[Provided passage]
[BEGIN]

The price China paid for aiding the U.S. ally was very high, said the museum historian. "There was a great deal of retaliation after the raid. Very serious retaliation...The Chinese people suffered greatly."
Recently some researches from the U.S. side have estimated that up to 250,000 Chinese people lost their lives because they helped Doolittle Raiders, according to Lantry. He said that the Japanese troops devastated more than 20,000 square miles (52,000 square km)of farmland including livestock and crops and attacked several cities where the raiders were hidden in eastern China.
Goblets & Friendship
On April 9, the day that last Doolittle Raider Cole passed away, Chinese Consul General in New York Huang Ping happened to be visiting the National Museum of U.S. Air Force. He asked the museum to convey his deep condolences to the veteran's family, and spoke highly of the American pilots who fought side by side with the Chinese people during WWII.

[END]

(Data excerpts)

[BEGIN]

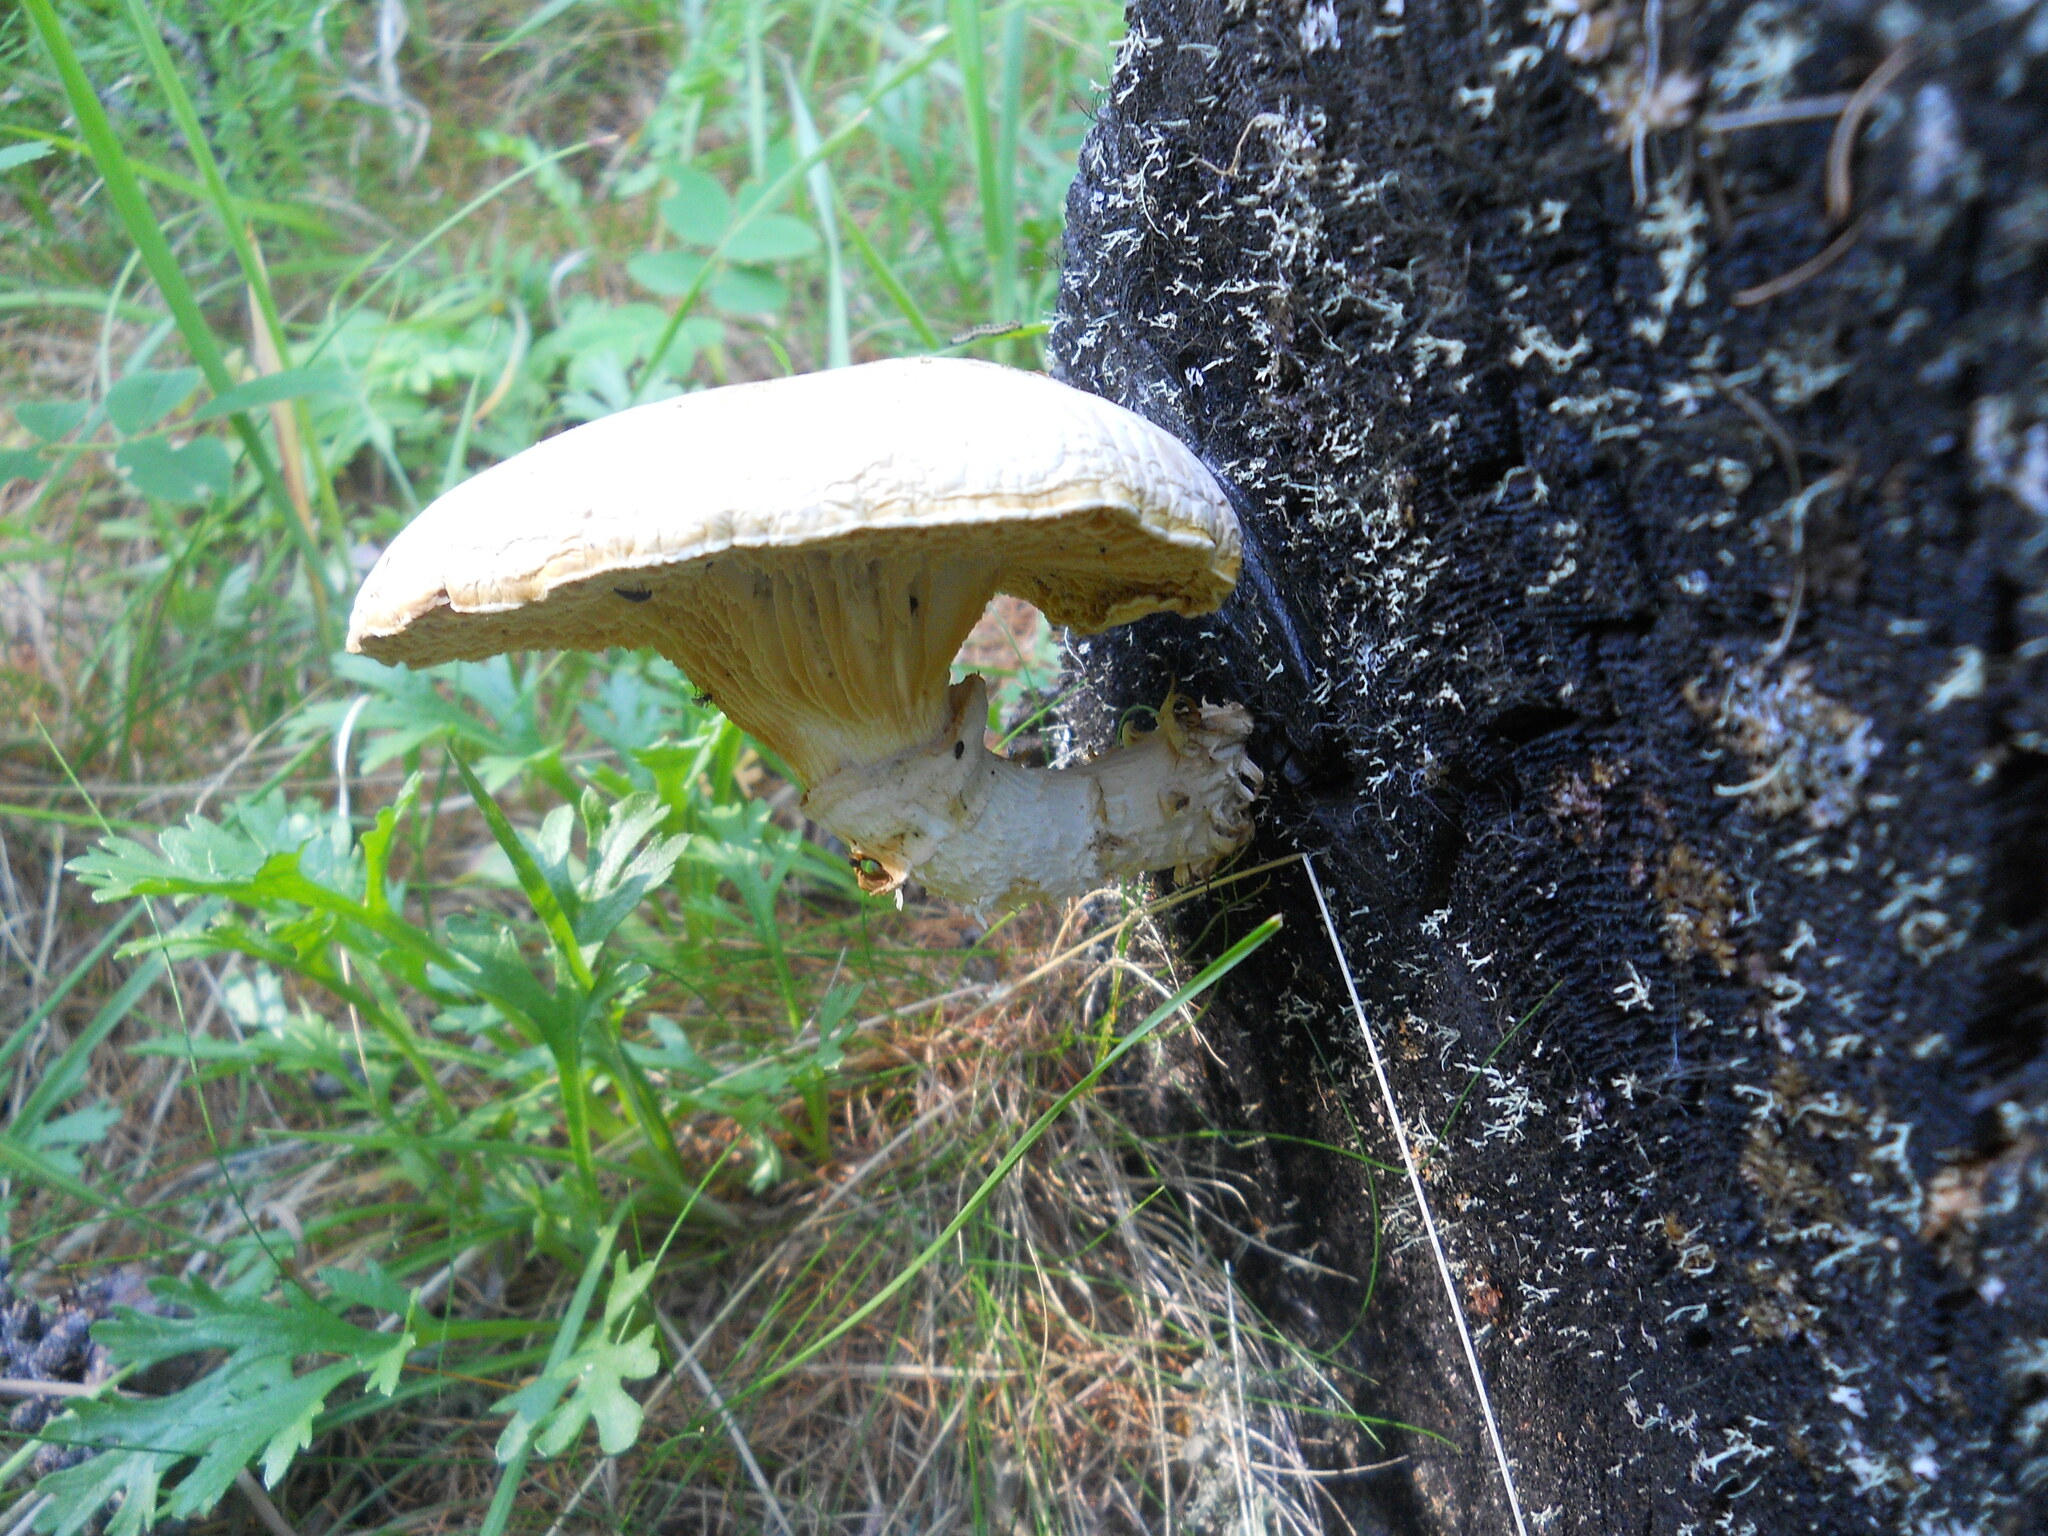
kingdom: Fungi
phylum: Basidiomycota
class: Agaricomycetes
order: Gloeophyllales
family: Gloeophyllaceae
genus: Neolentinus
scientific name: Neolentinus lepideus
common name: Scaly sawgill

[END]

[What is asked]
(a) Can you condense the paragraph beginning "On April 9" in the passage on the Doolittle Raiders into a short list of its main facts?
(b) Would you transcribe the part of the passage on the Doolittle Raiders that begins at the words "Recently some researches" and stops after "people during WWII."?

[The results]
(a)
- On April 9, the day the last Doolittle Raider, Cole, died, Chinese Consul General in New York Huang Ping happened to be visiting the National Museum of U.S. Air Force.
- He asked the museum to convey his deep condolences to the veteran's family.
- He spoke highly of the American pilots who fought side by side with the Chinese people during WWII.

(b)
Recently some researches from the U.S. side have estimated that up to 250,000 Chinese people lost their lives because they helped Doolittle Raiders, according to Lantry. He said that the Japanese troops devastated more than 20,000 square miles (52,000 square km)of farmland including livestock and crops and attacked several cities where the raiders were hidden in eastern China.
Goblets & Friendship
On April 9, the day that last Doolittle Raider Cole passed away, Chinese Consul General in New York Huang Ping happened to be visiting the National Museum of U.S. Air Force. He asked the museum to convey his deep condolences to the veteran's family, and spoke highly of the American pilots who fought side by side with the Chinese people during WWII.